International Museum of Surgical Science

I’ve been thinking about making this blog a little more personal, and talking not only about cards, but about various things that are happening in my life or stuff that I’ve done.  I’ll still throw cards into the mix.  They may not always fit the theme and may just serve as a break in segments, but…away we go.

My wife and I took a trip to the International Museum of Surgical Science recently.  It’s something that we’ve both wanted to do for a while and finally got around to it.  The museum itself is relatively small in an older building close to the lake shore here in Chicago, away from most of the downtown touristy stuff.  You won’t find many paintings and statues, although they are there. Mostly, it’s comprised of artifacts of surgical history past.  You’ll see various tools and products and photographs showing how certain procedures have evolved over the centuries.

This is the closest I could find to an evolution of cards in one

Three things typically fascinate me when I visit museums and this one was no different.

1) How much society hasn’t changed.

Reprints and fake reprints

You may be surprised how little some of the instruments have changed.  Eye glasses certainly have evolved in their style and ophthalmology as a medical specialty has seen great strides (and my job allows me to see that somewhat first hand), but actual glasses…not so much.  Tools used to assist with child birth have been virtually the same as they were first created hundreds of years prior.  It’s hard to believe that these things are like the game of chess where it’s been standard/perfect throughout most of history.  It just means that there are a lot of areas where we haven’t broken through to improve them yet.

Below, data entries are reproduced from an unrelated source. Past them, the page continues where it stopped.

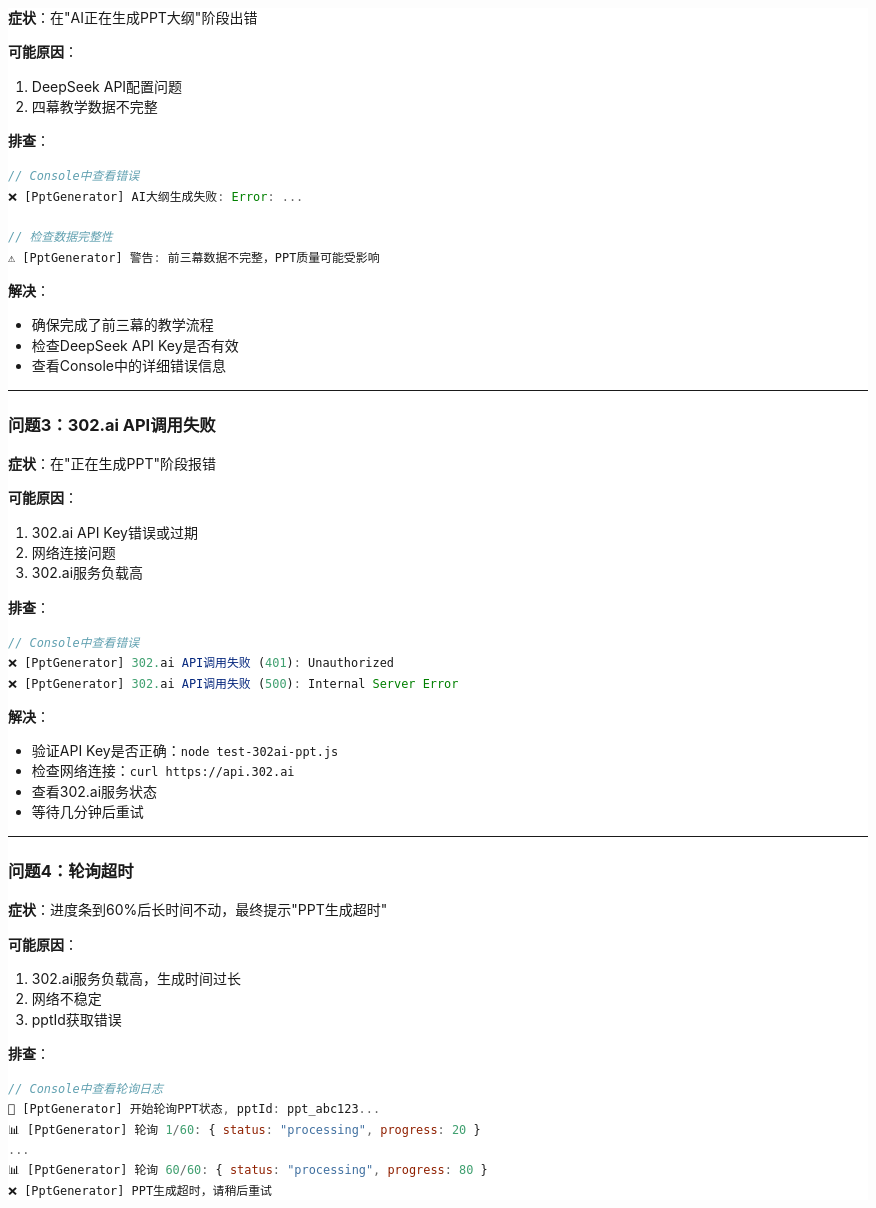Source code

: **症状**：在"AI正在生成PPT大纲"阶段出错

**可能原因**：
1. DeepSeek API配置问题
2. 四幕教学数据不完整

**排查**：
```javascript
// Console中查看错误
❌ [PptGenerator] AI大纲生成失败: Error: ...

// 检查数据完整性
⚠️ [PptGenerator] 警告: 前三幕数据不完整，PPT质量可能受影响
```

**解决**：
- 确保完成了前三幕的教学流程
- 检查DeepSeek API Key是否有效
- 查看Console中的详细错误信息

---

### 问题3：302.ai API调用失败

**症状**：在"正在生成PPT"阶段报错

**可能原因**：
1. 302.ai API Key错误或过期
2. 网络连接问题
3. 302.ai服务负载高

**排查**：
```javascript
// Console中查看错误
❌ [PptGenerator] 302.ai API调用失败 (401): Unauthorized
❌ [PptGenerator] 302.ai API调用失败 (500): Internal Server Error
```

**解决**：
- 验证API Key是否正确：`node test-302ai-ppt.js`
- 检查网络连接：`curl https://api.302.ai`
- 查看302.ai服务状态
- 等待几分钟后重试

---

### 问题4：轮询超时

**症状**：进度条到60%后长时间不动，最终提示"PPT生成超时"

**可能原因**：
1. 302.ai服务负载高，生成时间过长
2. 网络不稳定
3. pptId获取错误

**排查**：
```javascript
// Console中查看轮询日志
🔄 [PptGenerator] 开始轮询PPT状态, pptId: ppt_abc123...
📊 [PptGenerator] 轮询 1/60: { status: "processing", progress: 20 }
...
📊 [PptGenerator] 轮询 60/60: { status: "processing", progress: 80 }
❌ [PptGenerator] PPT生成超时，请稍后重试
```
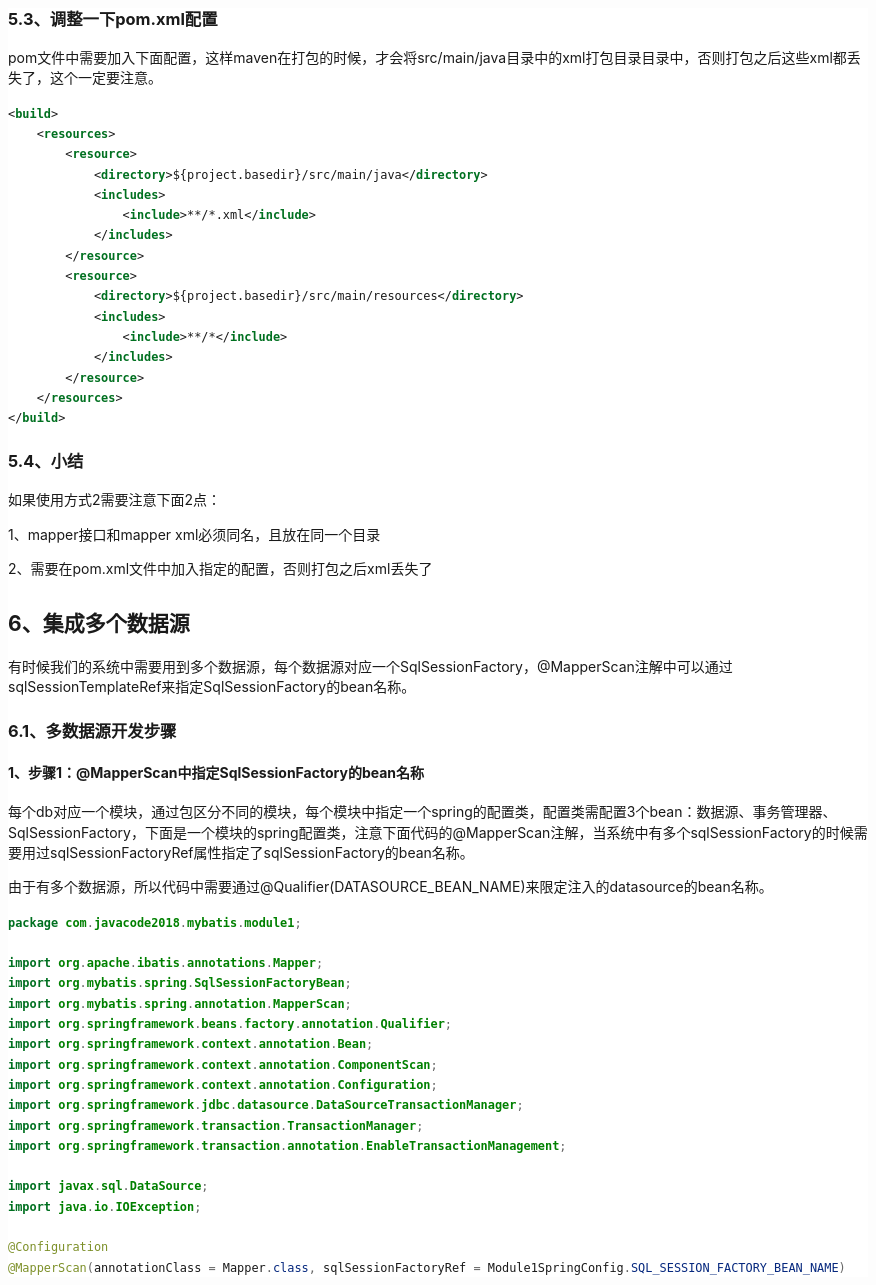### 5.3、调整一下pom.xml配置

pom文件中需要加入下面配置，这样maven在打包的时候，才会将src/main/java目录中的xml打包目录目录中，否则打包之后这些xml都丢失了，这个一定要注意。

```xml
<build>
    <resources>
        <resource>
            <directory>${project.basedir}/src/main/java</directory>
            <includes>
                <include>**/*.xml</include>
            </includes>
        </resource>
        <resource>
            <directory>${project.basedir}/src/main/resources</directory>
            <includes>
                <include>**/*</include>
            </includes>
        </resource>
    </resources>
</build>
```

### 5.4、小结

如果使用方式2需要注意下面2点：

1、mapper接口和mapper xml必须同名，且放在同一个目录

2、需要在pom.xml文件中加入指定的配置，否则打包之后xml丢失了

## 6、集成多个数据源

有时候我们的系统中需要用到多个数据源，每个数据源对应一个SqlSessionFactory，@MapperScan注解中可以通过sqlSessionTemplateRef来指定SqlSessionFactory的bean名称。

### 6.1、多数据源开发步骤

#### 1、步骤1：@MapperScan中指定SqlSessionFactory的bean名称

每个db对应一个模块，通过包区分不同的模块，每个模块中指定一个spring的配置类，配置类需配置3个bean：数据源、事务管理器、SqlSessionFactory，下面是一个模块的spring配置类，注意下面代码的@MapperScan注解，当系统中有多个sqlSessionFactory的时候需要用过sqlSessionFactoryRef属性指定了sqlSessionFactory的bean名称。

由于有多个数据源，所以代码中需要通过@Qualifier(DATASOURCE\_BEAN\_NAME)来限定注入的datasource的bean名称。

```java
package com.javacode2018.mybatis.module1;

import org.apache.ibatis.annotations.Mapper;
import org.mybatis.spring.SqlSessionFactoryBean;
import org.mybatis.spring.annotation.MapperScan;
import org.springframework.beans.factory.annotation.Qualifier;
import org.springframework.context.annotation.Bean;
import org.springframework.context.annotation.ComponentScan;
import org.springframework.context.annotation.Configuration;
import org.springframework.jdbc.datasource.DataSourceTransactionManager;
import org.springframework.transaction.TransactionManager;
import org.springframework.transaction.annotation.EnableTransactionManagement;

import javax.sql.DataSource;
import java.io.IOException;

@Configuration
@MapperScan(annotationClass = Mapper.class, sqlSessionFactoryRef = Module1SpringConfig.SQL_SESSION_FACTORY_BEAN_NAME)
```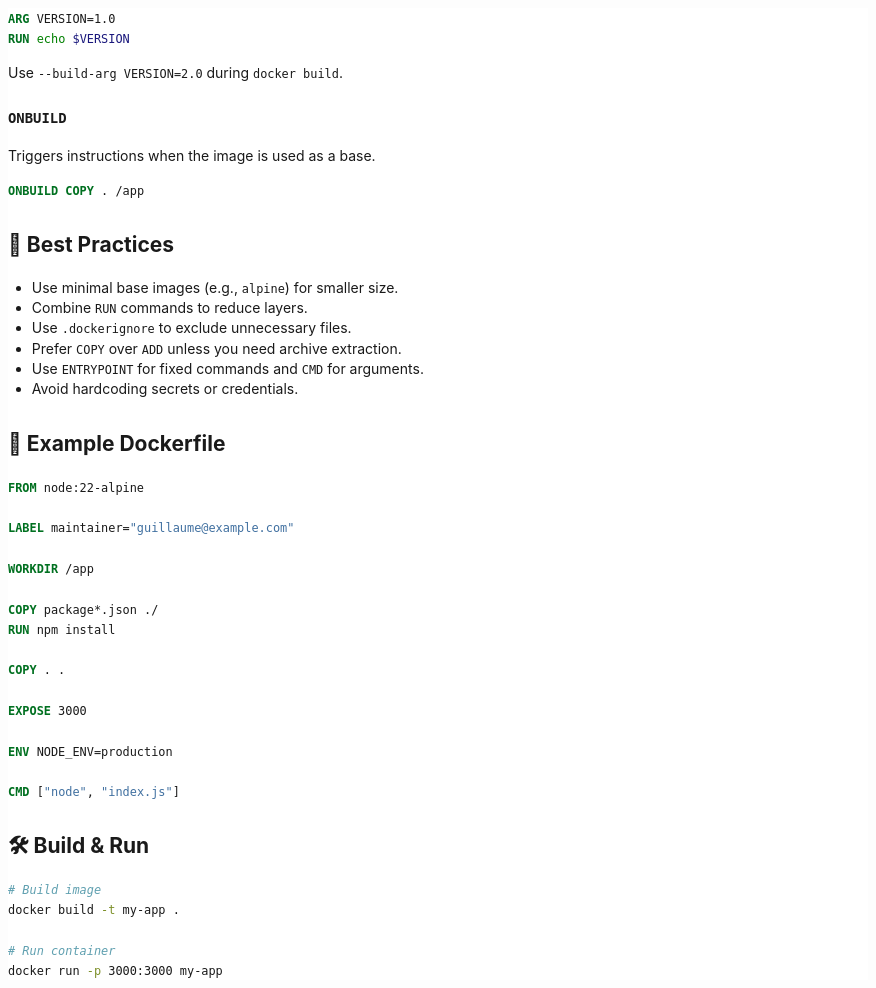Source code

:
 ```Dockerfile
ARG VERSION=1.0
RUN echo $VERSION
```

Use `--build-arg VERSION=2.0` during `docker build`.

### `ONBUILD`
Triggers instructions when the image is used as a base.

```Dockerfile
ONBUILD COPY . /app
```

## 🧠 Best Practices

- Use minimal base images (e.g., `alpine`) for smaller size.
- Combine `RUN` commands to reduce layers.
- Use `.dockerignore` to exclude unnecessary files.
- Prefer `COPY` over `ADD` unless you need archive extraction.
- Use `ENTRYPOINT` for fixed commands and `CMD` for arguments.
- Avoid hardcoding secrets or credentials.

## 🧪 Example Dockerfile

```Dockerfile
FROM node:22-alpine

LABEL maintainer="guillaume@example.com"

WORKDIR /app

COPY package*.json ./
RUN npm install

COPY . .

EXPOSE 3000

ENV NODE_ENV=production

CMD ["node", "index.js"]
```

## 🛠️ Build & Run

```bash
# Build image
docker build -t my-app .

# Run container
docker run -p 3000:3000 my-app
```

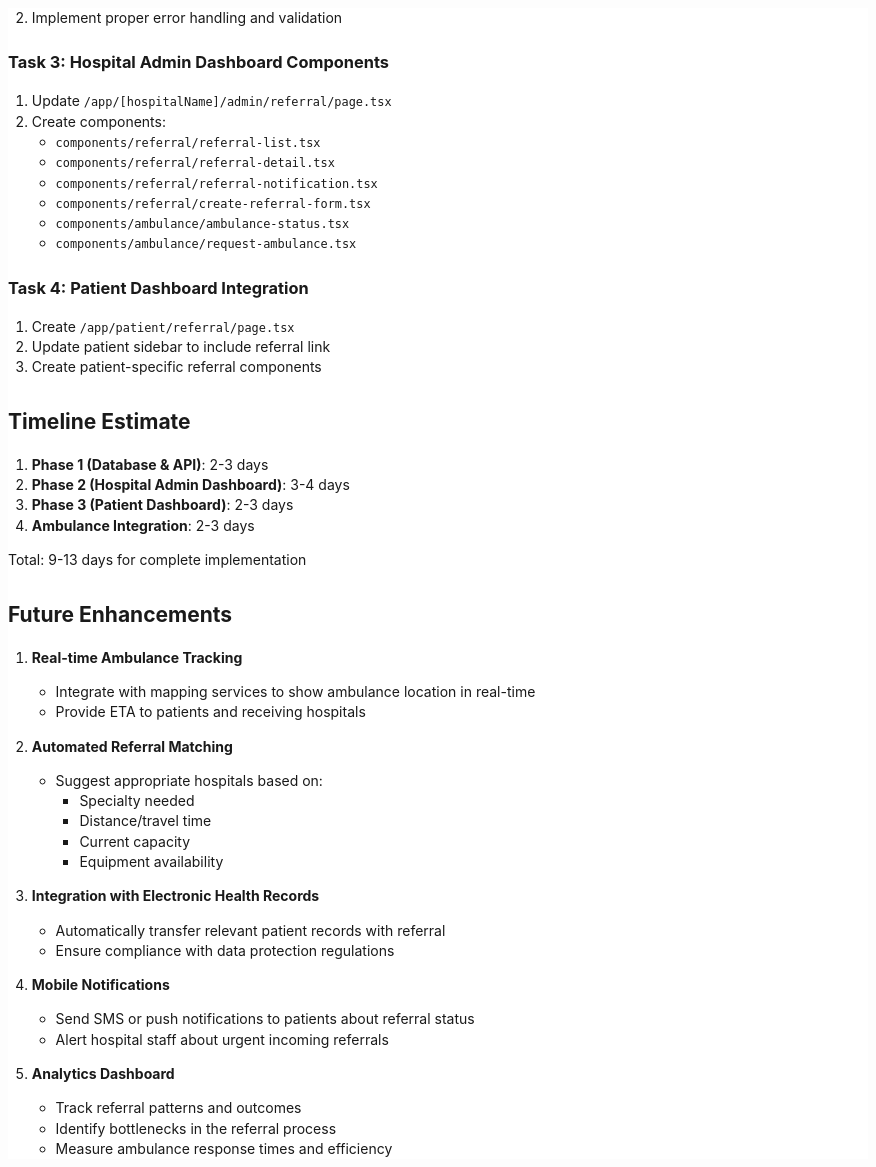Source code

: 2. Implement proper error handling and validation

### Task 3: Hospital Admin Dashboard Components

1. Update `/app/[hospitalName]/admin/referral/page.tsx`
2. Create components:
   - `components/referral/referral-list.tsx`
   - `components/referral/referral-detail.tsx`
   - `components/referral/referral-notification.tsx`
   - `components/referral/create-referral-form.tsx`
   - `components/ambulance/ambulance-status.tsx`
   - `components/ambulance/request-ambulance.tsx`

### Task 4: Patient Dashboard Integration

1. Create `/app/patient/referral/page.tsx`
2. Update patient sidebar to include referral link
3. Create patient-specific referral components

## Timeline Estimate

1. **Phase 1 (Database & API)**: 2-3 days
2. **Phase 2 (Hospital Admin Dashboard)**: 3-4 days
3. **Phase 3 (Patient Dashboard)**: 2-3 days
4. **Ambulance Integration**: 2-3 days

Total: 9-13 days for complete implementation

## Future Enhancements

1. **Real-time Ambulance Tracking**
   - Integrate with mapping services to show ambulance location in real-time
   - Provide ETA to patients and receiving hospitals

2. **Automated Referral Matching**
   - Suggest appropriate hospitals based on:
     - Specialty needed
     - Distance/travel time
     - Current capacity
     - Equipment availability

3. **Integration with Electronic Health Records**
   - Automatically transfer relevant patient records with referral
   - Ensure compliance with data protection regulations

4. **Mobile Notifications**
   - Send SMS or push notifications to patients about referral status
   - Alert hospital staff about urgent incoming referrals

5. **Analytics Dashboard**
   - Track referral patterns and outcomes
   - Identify bottlenecks in the referral process
   - Measure ambulance response times and efficiency
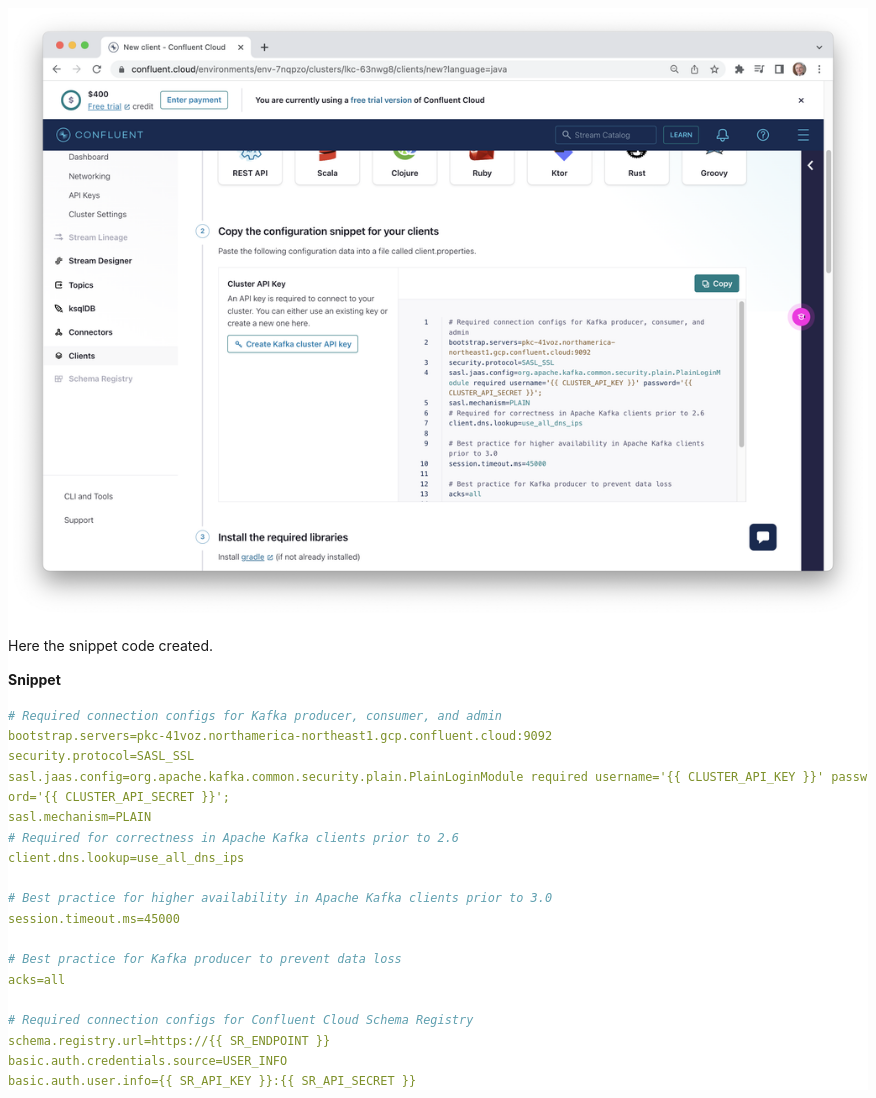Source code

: ![w6s16](dtc/w6s16.png)

Here the snippet code created.

**Snippet**

``` yaml
# Required connection configs for Kafka producer, consumer, and admin
bootstrap.servers=pkc-41voz.northamerica-northeast1.gcp.confluent.cloud:9092
security.protocol=SASL_SSL
sasl.jaas.config=org.apache.kafka.common.security.plain.PlainLoginModule required username='{{ CLUSTER_API_KEY }}' password='{{ CLUSTER_API_SECRET }}';
sasl.mechanism=PLAIN
# Required for correctness in Apache Kafka clients prior to 2.6
client.dns.lookup=use_all_dns_ips

# Best practice for higher availability in Apache Kafka clients prior to 3.0
session.timeout.ms=45000

# Best practice for Kafka producer to prevent data loss
acks=all

# Required connection configs for Confluent Cloud Schema Registry
schema.registry.url=https://{{ SR_ENDPOINT }}
basic.auth.credentials.source=USER_INFO
basic.auth.user.info={{ SR_API_KEY }}:{{ SR_API_SECRET }}
```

2) How much society has changed

I may not really retain much of the information I see, but what I’m most interested in is how stupid we used to be considering our current knowledge base.  It also makes me think a lot about how far we’ll come and what medical oddities we currently have in place that will seem stupid and foreign 50 years from now.  Here are some of my favorite miscues.  We all know about blood letting and cupping, but I was surprised at how long it took for physicians and hospitals to adopt a clean, sterile environment.  It’s been less than 100 years.  There are people that did it for quite some time, but widely adopted as “good medicine,” it hasn’t been that long.  Those glasses I mentioned that haven’t changed?  Well they used to use age as the basis for prescriptions rather than your actual eye sight acuity, because they those all eyes lost function at about the same rate.  How about the fact that radiation was briefly thought to be a beneficial thing.  One company added radiation to water to advertise it’s “invigorating” properties.  That was kind of a snake oil thing, but it was also used as a hair removal treatment for women.  Yeah…guess how that’s worked out.

Sort of like an X-Ray? I mean you can see through the hole in the card

3) The Research that goes into this information and how can we trust it.

I’m not saying people are making things up, but there’s a lot about our current world that is unknown and undiscoverable, despite the prevalence of the internet.  I mean, do you know how hard it is to find a comprehensive resource on Star baseball cards or broders or even that 5X7 collector’s choice card from a major manufacturer.

I was going to scan and show each of these 9 separately, but…

All the cards are labeled the same, but have different titles and pictures

So, there’s not much to say about them and I got to wedge them into this post

With that in mind, how can we really be sure of some of these timelines or that these breakthroughs are being properly attributed to the right people.  Not that the possible “right” person would be alive to care most of the time, but you know what I mean.  History is what we make it, I guess.